No understanding of the campaign can be complete without a hard look at the range of public response: hostility, paranoia, and unbounded joy. Overt hostility was rare, but very annoying. At Vancouver’s Translink Stations, for example, canvassers were expelled, re-invited (our mistake) and thereafter harassed. More often, passersby simply quickened their step and spotted something to see elsewhere. Paranoia, on the other hand, was common. “I’m on your side, but I can’t afford to get on a list.” Canvassers heard it everywhere. It was the alphabet soup, the spy version: NSA, DEA, and RCMP. Then there were the signers. Some listened cautiously, and in the end convinced. Most others took one look and said, “Where’s the pen?”
For supporters, there will be more. In 2014, Larsen and Tousaw plan to launch litigation to sort out the issue of what constitutes a public space in BC. During the campaign, Sensible BC canvassers were evicted from BC Ferries terminals. They were barred from the City of Surrey, which declared itself off-limits to petitions. They received tickets issued by bylaw officers. These are matters that must be resolved, if only because there is more at stake here than a petition by Sensible BC. If British Columbians are to have any chance of success at direct democracy, they will need a place to stand.

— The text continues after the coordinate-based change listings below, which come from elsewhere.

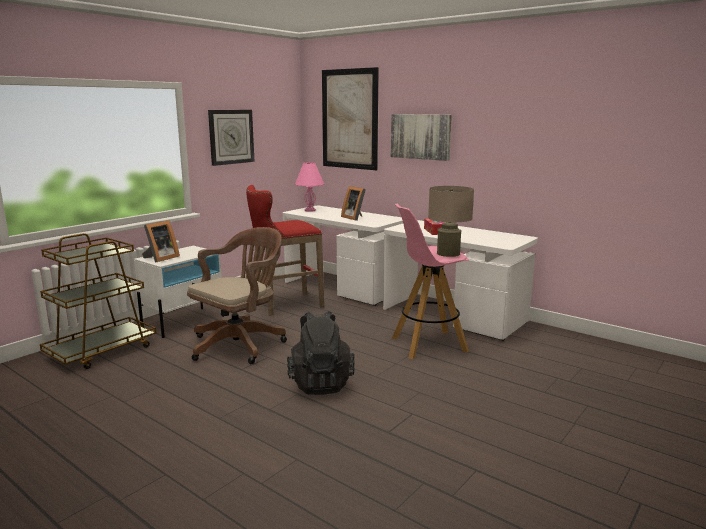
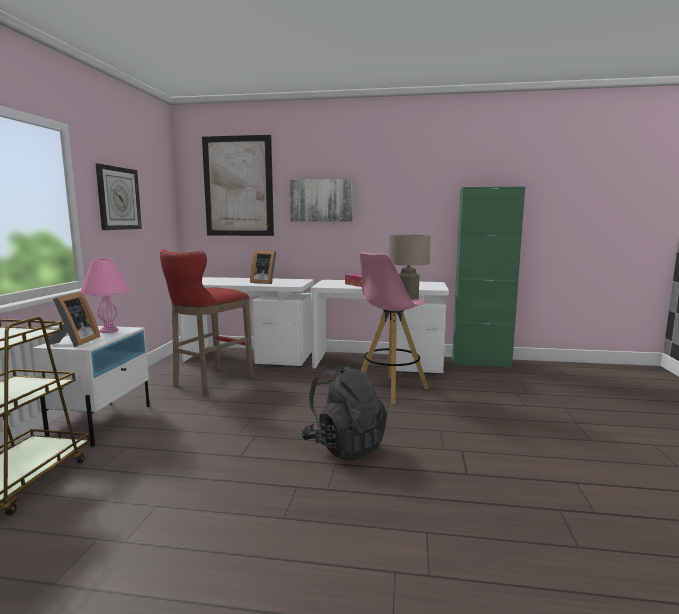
camera: 30 degrees left, 5 degrees down
brown office chair [187,227,287,364] -> none
pink table lamp [295,162,324,212] -> pink table lamp moved to [80,258,130,333]
none -> green cabinet [452,186,525,368]

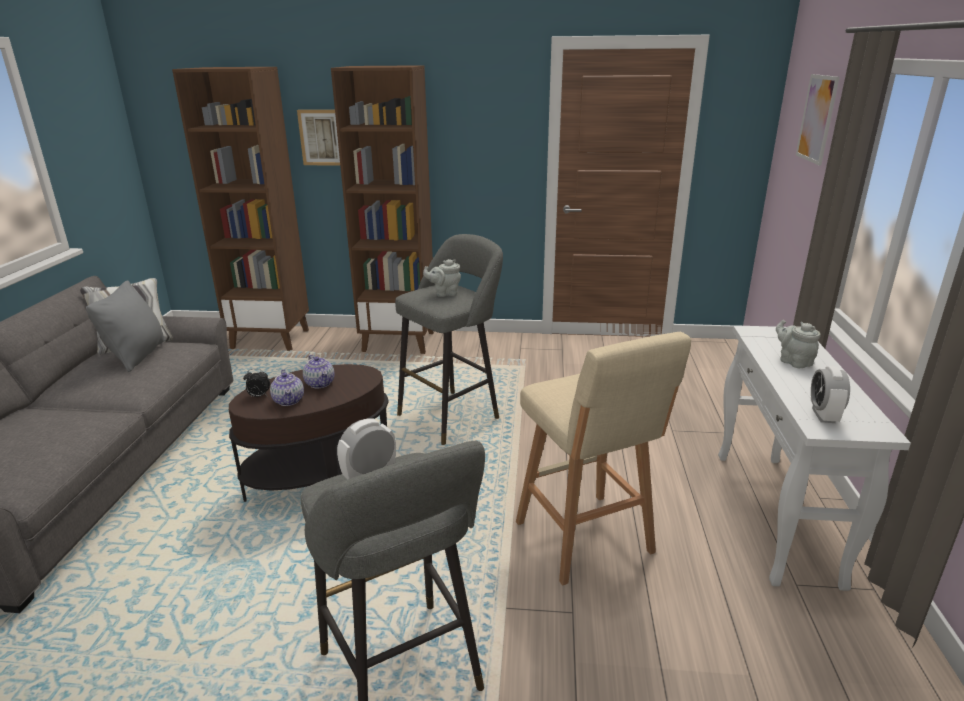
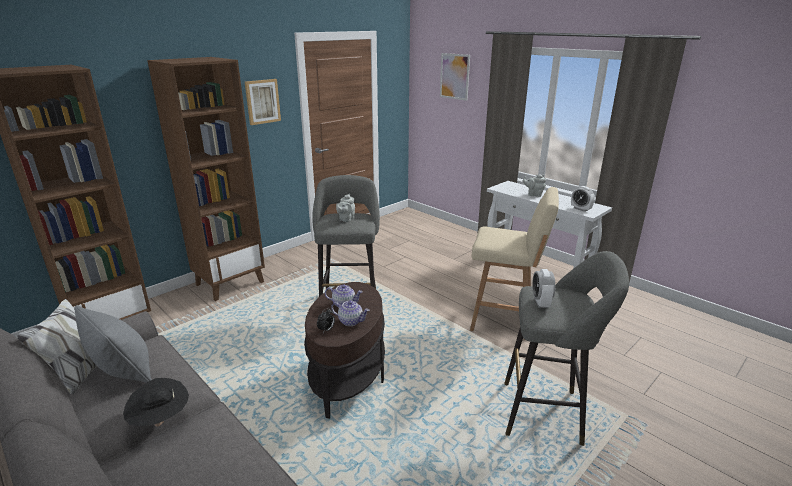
camera: 50 degrees left, 0 degrees up
picture [297,110,340,166] -> picture moved to [245,79,281,125]
none -> black hat [123,378,189,427]

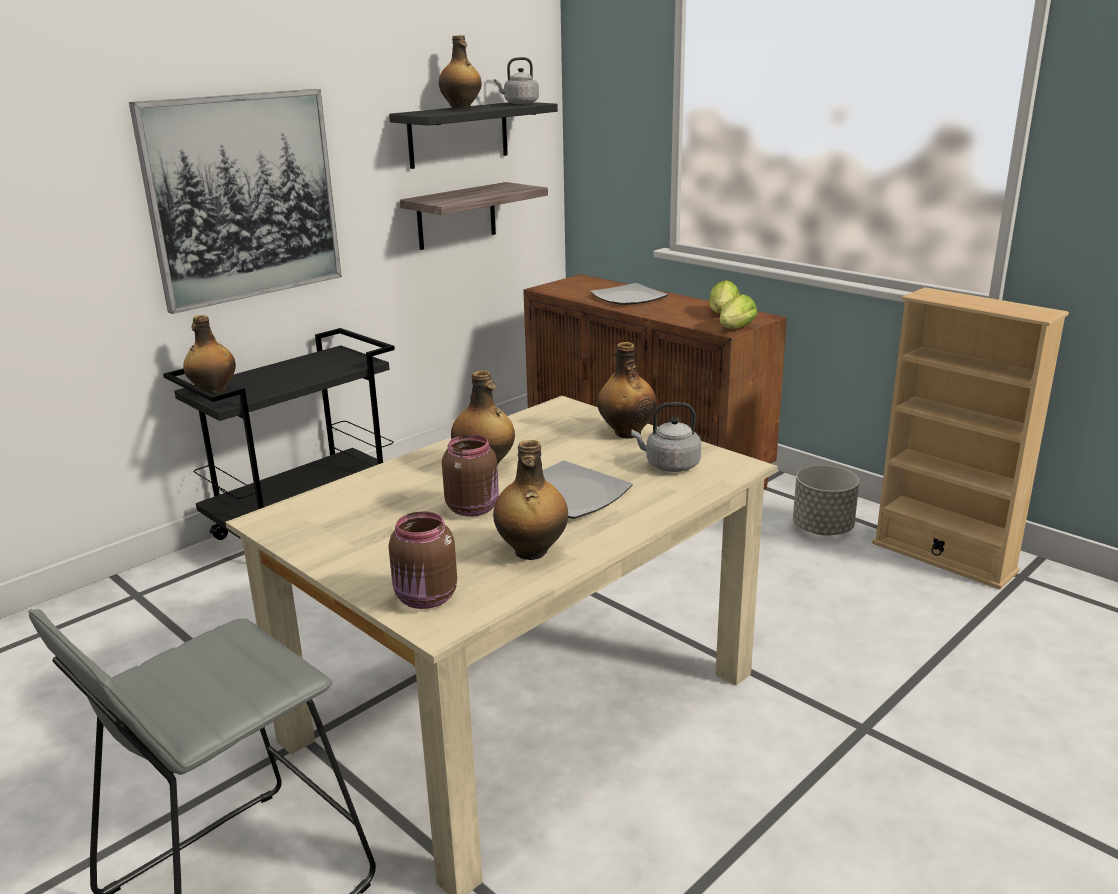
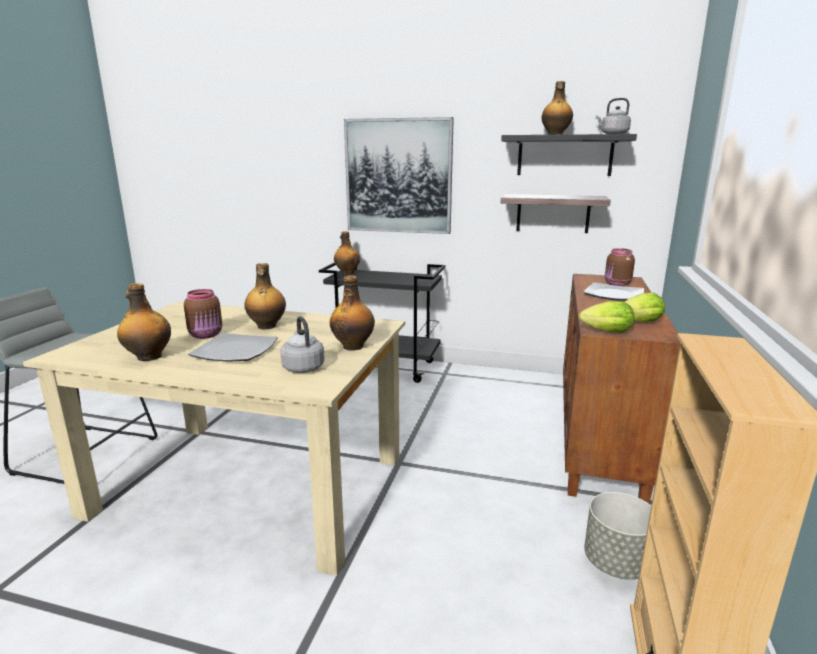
camera: 60 degrees right, 5 degrees down
brown jar [389,511,457,609] -> brown jar moved to [605,248,635,286]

So how did it go? Numerically, 20 of BC’s ridings achieved their 10 percent goal or better. A few more were very close. At least half got halfway there. Is this result good? Considering how few canvassers achieved it, one would have to say it is very good. In addition, much has been accomplished. A public conversation has begun—a positive one. Especially positive is that many returned to sign after reconsidering. They liked it. Moreover, the clouds are dispersing: the media has been supportive, the police have been tolerant, and supporters have grown a little bolder. A wider network of activists has been established and plans are astir for phase two. Fans, onlookers, and others should watch this space for further developments.